Current-generation data management technologies aren't able to scale up to handle the hundreds of terabytes or even petabytes of data that IT systems need to serve up for production and analytical applications, Sarathy said. Most conk out at tens of terabytes, he said.

"As Big Data applications grow in size and scope, companies need to rethink the data management architecture required to support their SLA goals," said Talena founder and CEO Nitin Donde in a statement. "Today, companies often write one-off scripts to create backup copies or to move data to test/dev sandboxes or for archival purposes. This approach isn't scalable and makes it difficult to recover data as needed, and results in increased capital and operational burdens."

The Talena platform was developed on a petabyte-scale architecture and is designed to manage thousands of nodes in distributed environments. It provides storage reduction techniques optimized for diverse data formats and supports data-aware workflows beyond traditional file-based approaches. And it supports compute and storage pools based on commodity hardware and storage systems.
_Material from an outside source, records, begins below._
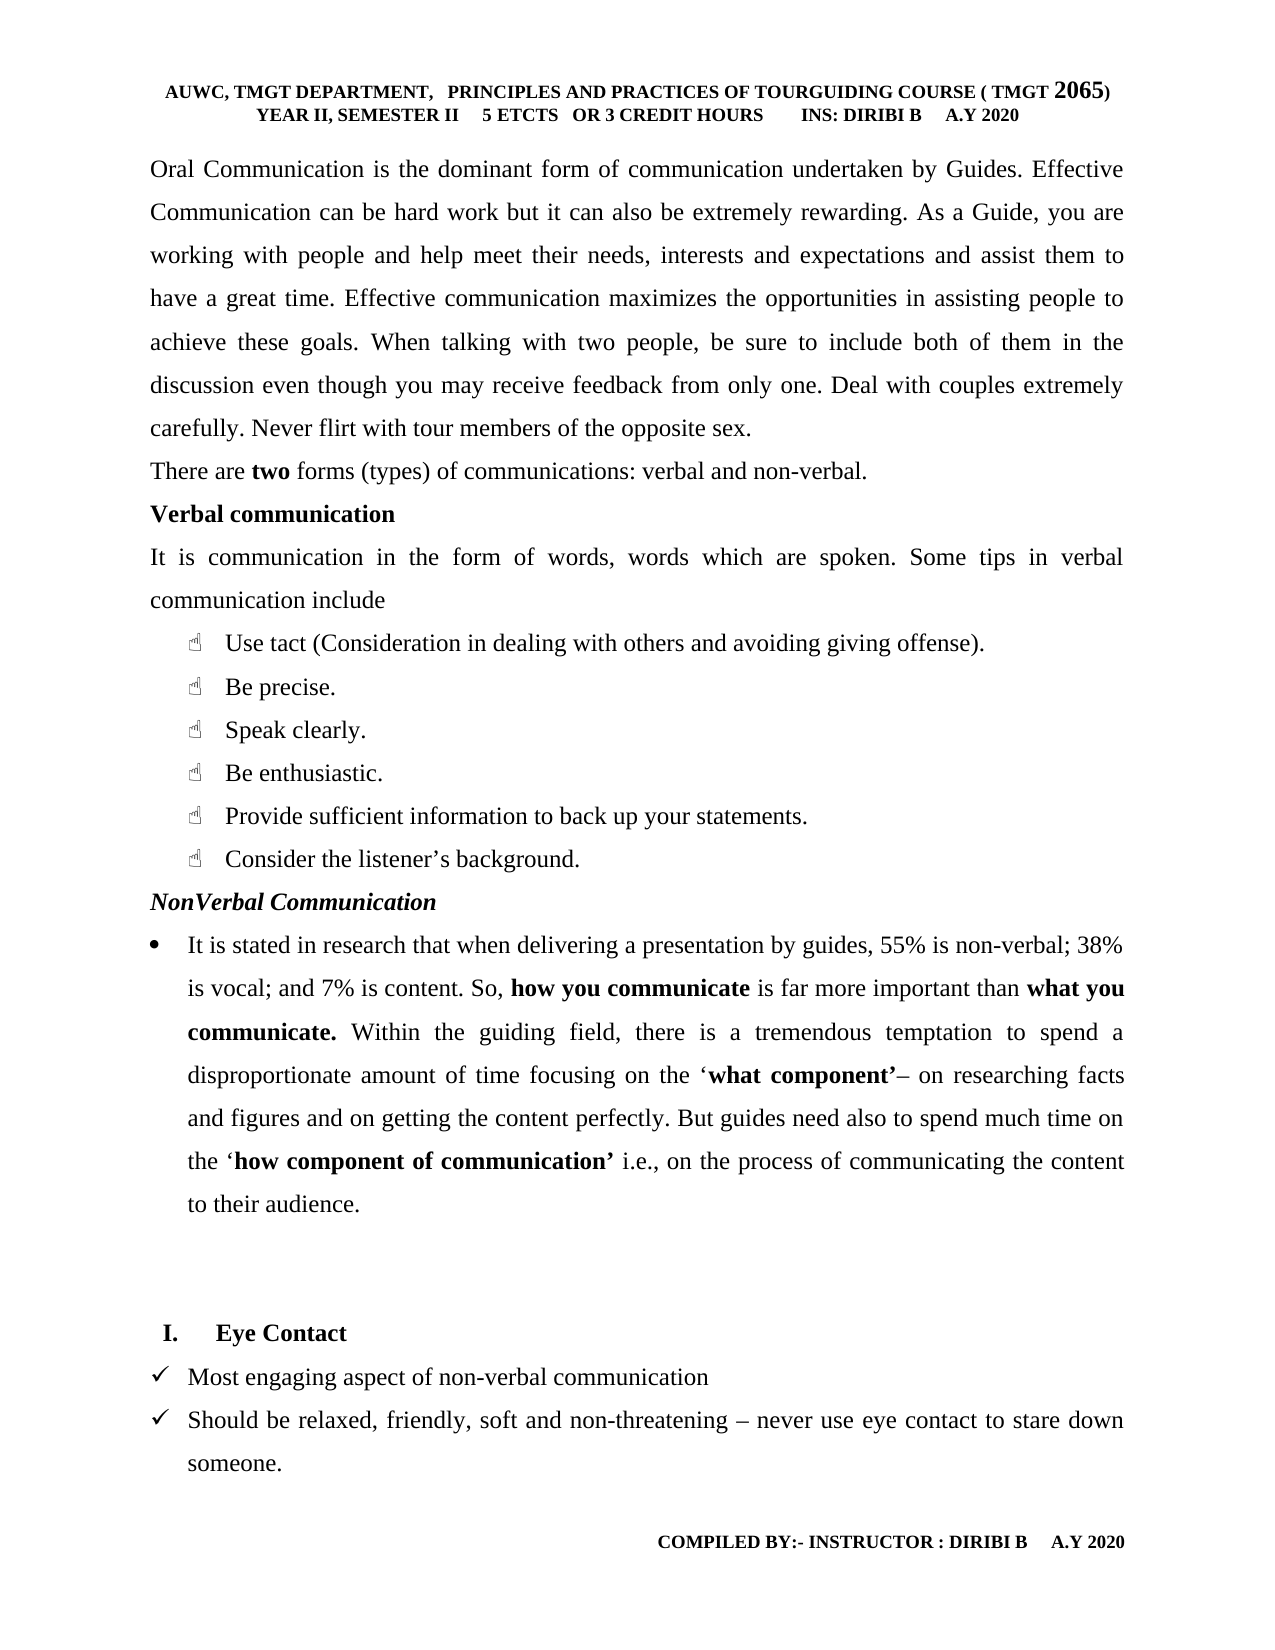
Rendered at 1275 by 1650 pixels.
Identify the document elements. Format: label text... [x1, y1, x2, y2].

list Use tact (Consideration in dealing with others and avoiding giving offense). [187, 628, 1125, 657]
list Be precise. [187, 672, 1125, 700]
text NonVerbal Communication [150, 887, 1125, 916]
list It is stated in research that when delivering a presentation by guides, 55% is non-verbal; 38% is vocal; and 7% is content. So, how you communicate is far more important than what you communicate. Within the guiding field, there is a tremendous temptation to spend a disproportionate amount of time focusing on the ‘what component’– on researching facts and figures and on getting the content perfectly. But guides need also to spend much time on the ‘how component of communication’ i.e., on the process of communicating the content to their audience. [150, 930, 1125, 1218]
text Verbal communication [150, 499, 1125, 528]
list Speak clearly. [187, 715, 1125, 743]
list Provide sufficient information to back up your statements. [187, 801, 1125, 830]
list Be enthusiastic. [187, 758, 1125, 787]
list Most engaging aspect of non-verbal communication [150, 1362, 1125, 1390]
list Consider the listener’s background. [187, 844, 1125, 873]
list Eye Contact [178, 1318, 1125, 1347]
list Should be relaxed, friendly, soft and non-threatening – never use eye contact to stare down someone. [150, 1405, 1125, 1477]
text It is communication in the form of words, words which are spoken. Some tips in verbal communication include [150, 542, 1125, 614]
text Oral Communication is the dominant form of communication undertaken by Guides. Effective Communication can be hard work but it can also be extremely rewarding. As a Guide, you are working with people and help meet their needs, interests and expectations and assist them to have a great time. Effective communication maximizes the opportunities in assisting people to achieve these goals. When talking with two people, be sure to include both of them in the discussion even though you may receive feedback from only one. Deal with couples extremely carefully. Never flirt with tour members of the opposite sex. [150, 154, 1125, 442]
text There are two forms (types) of communications: verbal and non-verbal. [150, 456, 1125, 485]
Talena's software, which includes a data management console and a growing catalog of connectors to diverse data sources, also prevents data loss and helps organizations prioritize data management tasks for compliance and risk management purposes, Sarathy said.

Talena has been working directly with early-adopter customers for about three months, according to Sarathy. The company will use the new financing to expand its sales and marketing efforts "and start aggressively selling the product," he said. Ultimately that will include working through multiple channels including solution providers, systems integrators and data platform resellers.